KARACHI: When the leader flight teed off in the final round of the Rashid D. Habib Memorial National Professional Golf Championship a minute to nine on Sunday, there was burning expectation for a title fight that would go down to the wire. In a compelling climax on another blustery day at the Karachi Golf Course, it went down to the very last hole, the very last putt and ended with Waheed Baloch successfully defending his title.

When Waheed parred the 18th to end on three-under 69, he ensured a victory by the narrowest of margins; ending a stroke ahead of closest challenger Mohammad Shehzad (70). A remarkable return on the 14th hole had seen Shehzad, who was part of the leader flight alongside Waheed and overnight leader Mohammad Zubair, move within a shot of the lead.

A bogey by Waheed had seen Shehzad take full advantage with a birdie on the par-five hole to set up a grandstand finish. Zubair, who had a two-shot lead at the start of the round, was already out of contention by then and so it was a battle between Waheed and Shehzad over the last four holes. They matched each other with Waheed bagging the crown with an overall 11-under 278.

Zubair (80) would finish nine strokes behind but it was Pakistan number one Shabbir Iqbal in the second leader flight who had made it a three-horse race. When he birdied the final hole to return with a bogey-free 68, he needed Waheed to slip. Waheed held his nerve and Shabbir, on the back of a successful title defence at the CAS Open last week that gave him his 200th career title, finished in third at 279.

Shabbir’s long-time rivals Matloob Ahmed and Mohammad Munir finished fourth and fifth respectively; Matloob’s 71 seeing him finish at 282 with Munir a shot behind despite firing eight birdies in the round-best of 66. Ansar Mehmood (69) ended in sixth, a shot further back while Hamza Amin and Mohammad Naeem matched each other with 68 to end tied at 285.
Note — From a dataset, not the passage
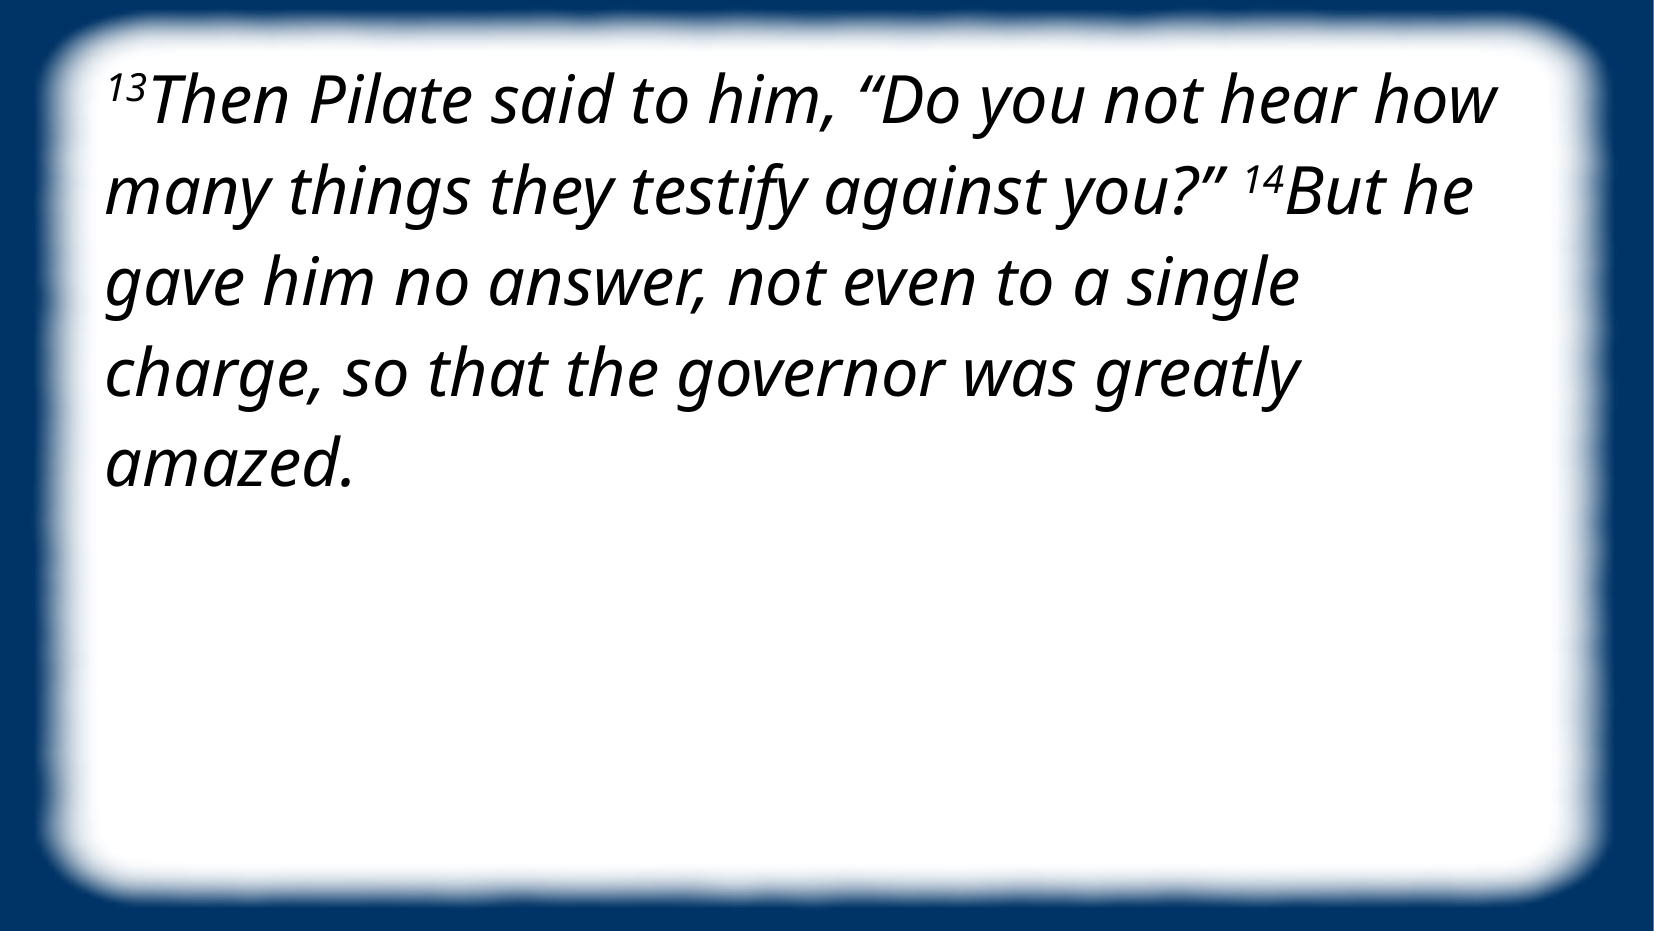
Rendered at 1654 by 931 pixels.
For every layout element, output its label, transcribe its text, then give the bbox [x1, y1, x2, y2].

picture [0, 0, 1654, 931]
text_box 13Then Pilate said to him, “Do you not hear how many things they testify against you?” 14But he gave him no answer, not even to a single charge, so that the governor was greatly amazed. [90, 45, 1546, 504]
All eyes, though, were on the leader flight and they delivered from the off. Shehzad made a fast start, reeling off birdies on the opening two holes before Waheed responded with one of his own on the fourth. Shehzad, though, let his advantage slip with a double bogey on the sixth and although both him and Waheed birdied the seventh, it was on the eighth when the holder stamped his authority.

A birdie for Waheed and a bogey for Shehzad meant the front nine had ended with Waheed three clear of Shehzad.

Waheed would start the back nine in the same vein, firing a birdie on the 10th before Shehzad responded with birdies on the 12th and 14th. Waheed’s bogey seemed to have opened the door for him but that was as good as it got for him. As far as Shabbir was concerned, he didn’t err on any hole having started five off the lead but he didn’t move into a definitive lead at any point during the final round.